Devait-on les regarder avec compassion quand tant d’hommes
et de femmes étaient légalement victimes de cruautés les plus
diverses ? Devait-on accorder la même considération aux
intérêts des animaux qu’à ceux des êtres humains quand
beaucoup de ceux-ci (en particulier, ceux des femmes)
n’étaient pas respectés ? Devait-on être attentif aux animaux
quand tout un discours scientifique niait qu’ils avaient des
désirs, des émotions, une intelligence ? Devait-on se tourner
vers une alimentation strictement végétalienne quand, par
mystique de la viande et méconnaissance de la nutrition, on
pouvait encore douter des vertus nutritives de cette
alimentation ? Devait-on s’afficher végétalien face aux
sarcasmes et à la réprobation de la société quand les
justifications éthiques de cette alimentation semblaient
obscures ?
Mais, de nos jours, tous ces obstacles ont disparu. Nul être
humain ne peut légalement être tenu en esclavage. La cruauté
envers les êtres humains, et envers les animaux, est interdite.
Aucune discrimination injustifiée n’est tolérée. Les animaux
sont des personnes ayant des émotions et une conscience. Une
alimentation végétalienne est reconnue comme tout à fait
appropriée aux besoins des êtres humains. Quant aux
justifications éthiques de cette alimentation, elles sont
désormais étayées dans une multitude de textes, accessibles à
quiconque veut y réfléchir. Au début du XXIe siècle, continuer
à consommer des produits d’origine animale, quand la
diététique dit que ce n’est pas nécessaire et que la morale le
réprouve, revient donc à participer à une idéologie cruelle.
Celle-ci a d’ailleurs un nom : le carnisme20.

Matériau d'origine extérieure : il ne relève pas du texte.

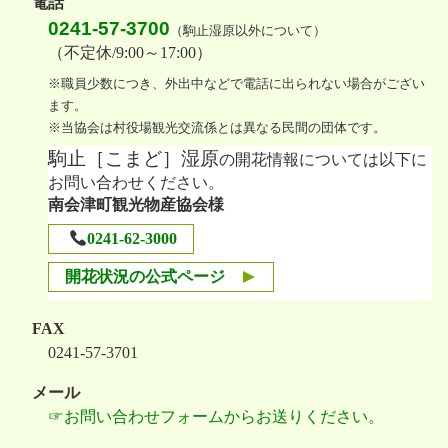
電話
g
0241-57-3700
（駒止湿原以外について）
a
（不定休/9:00～17:00
）
t
※職員少数につき、外出中などで電話に出られない場合がござい
i
ます。
o
※当協会は村役場観光交流係とは異なる民間の団体です。
n
駒止［こまど］湿原
の開花情報については以下に
お問い合わせください。
南会津町観光物産協会様
0241-62-3000
開花状況の公式ページ
FAX
0241-57-3701
メール
☞お問い合わせフォームからお送りください。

Le mot vient du latin « caro, carnis », qui veut dire la chair
et qui forme la racine, par exemple, du mot « carnage ». C’est
bien d’une idéologie dont il est question, d’abord parce que
manger des produits d’origine animale se fonde sur l’idée
arbitraire qu’il est légitime d’exploiter et de tuer des animaux
pour s’en repaître ; ensuite, parce que cette idée imprègne
nombre de nos comportements et réflexions. Certes, tout un
système de pensées a longtemps voulu faire croire que cette
consommation d’animaux est naturelle et donc qu’elle ne
relevait d’aucune idéologie. Mais c’est le propre de toute
idéologie dominante de ne pas se présenter comme telle et de
faire croire que les représentations du monde qui la
caractérisent sont des évidences. D’ailleurs, le carnisme est
une idéologie qui travaille d’autant plus à demeurer dans
l’ombre qu’elle est une idéologie violente : tout en présentant
la consommation de produits d’origine animale comme
naturelle elle fait tout pour que les consommateurs ne se
rendent pas compte de la façon abominable dont chaque année
des milliards d’animaux sont élevés et abattus. Or, lorsque les
consommateurs sont témoins de cette violence, ils en sont
psychologiquement affectés. Ils savent bien au fond d’eux-
mêmes qu’on ne torture pas et ne tue pas un être sensible, qu’il
soit humain ou non, juste pour son plaisir. Pour ceux qui
continuent à consommer des produits d’origine animale, il ne
reste qu’à se voiler la face ou à s’inventer des excuses.